# Engine code



## Jackhammer1010 (Feb 17, 2016)

Hi all,

So I'm trying to find out a bit about my car.. I've had a look in the service manual and next to engine code it says "CES CESA"

anyone got any more info? Is it Chain driven?

I've googled but not found much

Thanks

Jack


----------



## Jackhammer1010 (Feb 17, 2016)

anyone know if its chain driven?


----------



## andez1781 (May 27, 2015)

Jackhammer1010 said:


> anyone know if its chain driven?


If it is a tsfi then it is a chain the FSI had the belt it will say on the engine cover


----------



## Graham'sTT (Dec 6, 2014)

This is weighty document and needs some wading through, but you should find your TT's engine here...
https://en.wikipedia.org/wiki/List_of_V ... 6_FSI_85kW
There's a link to diesel engines towards the bottom of the document.


----------



## Jackhammer1010 (Feb 17, 2016)

Thanks guys!


----------



## trickyd (Apr 14, 2016)

andez1781 said:


> Jackhammer1010 said:
> 
> 
> > anyone know if its chain driven?
> ...


I'm confused :? 
Which MK2 engines are belt driven then?


----------



## fantasy4fun (Dec 28, 2012)

trickyd said:


> andez1781 said:
> 
> 
> > Jackhammer1010 said:
> ...


engine code: BWA (ea113)
This one belt driven:








This one chain driven:








______________
2007 2.0TFSI is belt driven.


----------



## trickyd (Apr 14, 2016)

fantasy4fun said:


> trickyd said:
> 
> 
> > andez1781 said:
> ...


Brilliant thanks! Mine is the bottom one (BWA) just saw that code on a silver plate too  
THANKS!


----------



## andez1781 (May 27, 2015)

Lol, the top one is the FSI the same as mine (engine code bwa ), which has a belt (on the left hand side)to drive the exhaust cam which in turn has a chain that turns the intake cam (on the right hand side)

Here's something to look at . https://www.google.co.uk/url?sa=t&sourc ... 5tZPv6MqZQ. It's vw America but the same thing mostly .


----------



## trickyd (Apr 14, 2016)

andez1781 said:


> Lol, the top one is the FSI the same as mine (engine code bwa ), which has a belt (on the left hand side)to drive the exhaust cam which in turn has a chain that turns the intake cam (on the right hand side)
> 
> Here's something to look at . https://www.google.co.uk/url?sa=t&sourc ... 5tZPv6MqZQ. It's vw America but the same thing mostly .


Err yeah I meant top one, sorry!


----------



## trickyd (Apr 14, 2016)

Great document too


----------



## Templar (Mar 9, 2012)

No big deal if it uses a belt and not a chain...


----------



## trickyd (Apr 14, 2016)

I know but I was confused which engine I had from a replacement air filter point of view.
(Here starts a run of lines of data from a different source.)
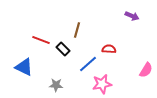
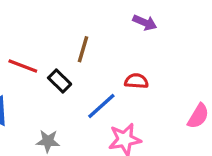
purple arrow: (132, 16) -> (145, 23), moved

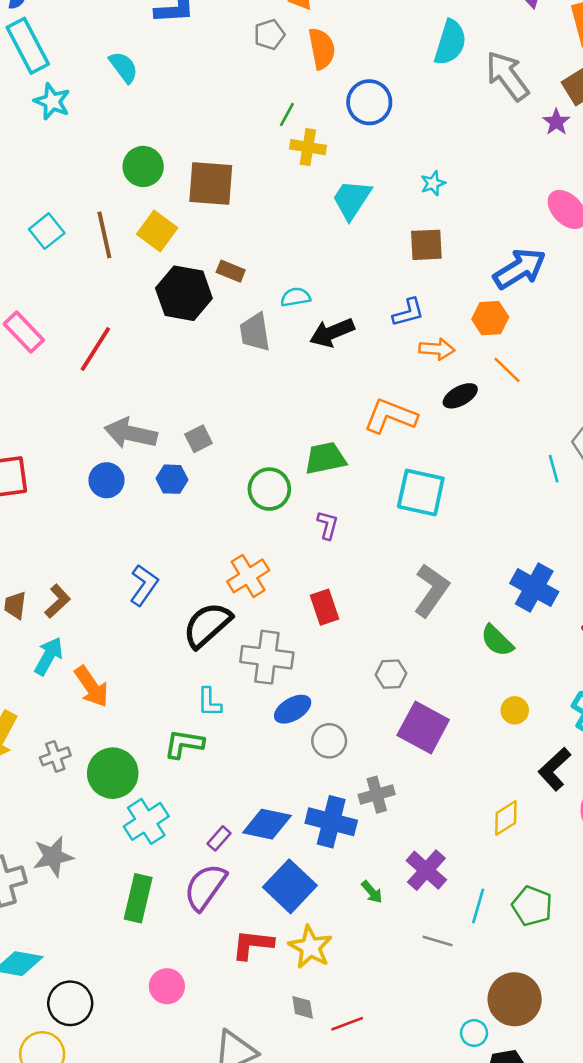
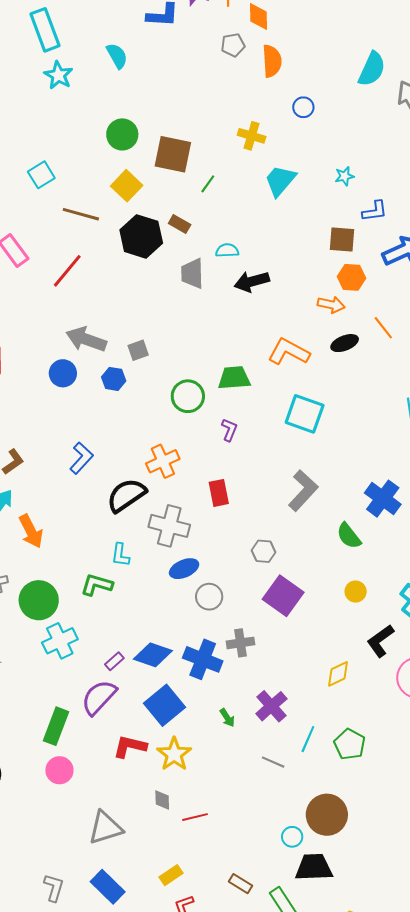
blue circle: (369, 102) -> (303, 107), size x0.6
green line: (287, 115) -> (208, 184), moved
brown line: (104, 235) -> (81, 214), moved, turned -69
brown square: (426, 245) -> (342, 240), moved
blue L-shape: (408, 312) -> (375, 211), moved
orange hexagon: (490, 318) -> (351, 277), moved
green rectangle: (138, 898) -> (56, 726), moved

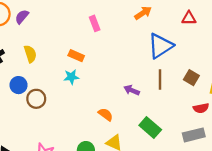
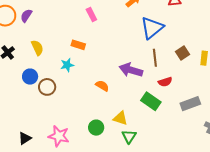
cyan star: (71, 77) -> (67, 65), moved
brown square: (191, 78) -> (182, 53), turned 32
purple arrow: (132, 90) -> (131, 70), size x1.6
red semicircle: (201, 108) -> (165, 82), moved
orange semicircle: (106, 114) -> (102, 86), moved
It's BWA so I know which to order now


----------



## Templar (Mar 9, 2012)

Righty O mate... :wink:


----------



## Templar (Mar 9, 2012)

Righty O mate... :wink:


----------



## fantasy4fun (Dec 28, 2012)

andez1781 said:


> Lol, the top one is the FSI the same as mine (engine code bwa ),


the top one is Turbo FSI = TFSI. This one is FSI (never installed on mk2):








FSI has a chain on the right hand side, and has a belt on the left hand side.
TFSI has 3 generation:
1st - BWA engine (and a same) on mk2, gti5, octavia rs and other - has a chain on the right hand side, and has a belt on the left hand side - 200bhp FWD. CDL engine (and a same) on tts has a chain on the right hand side, and has a belt on the left hand side - 272bhp AWD.
2nd - CCZA engine (and a same) on mk2, superb mk2 and other (has not valvelift system) - it has a chain on the right hand side, and has a chain on the left hand side. 200bhp FWD or AWD. CESA engine (and a same) on mk2 has valvelift system, it has a chain on the right hand side, and has a chain on the left hand side - 211bhp FWD or AWD. tsi
3rd - CHH/CNT engine (and a same) on mk3. tsi
sorry, my English is not good.


----------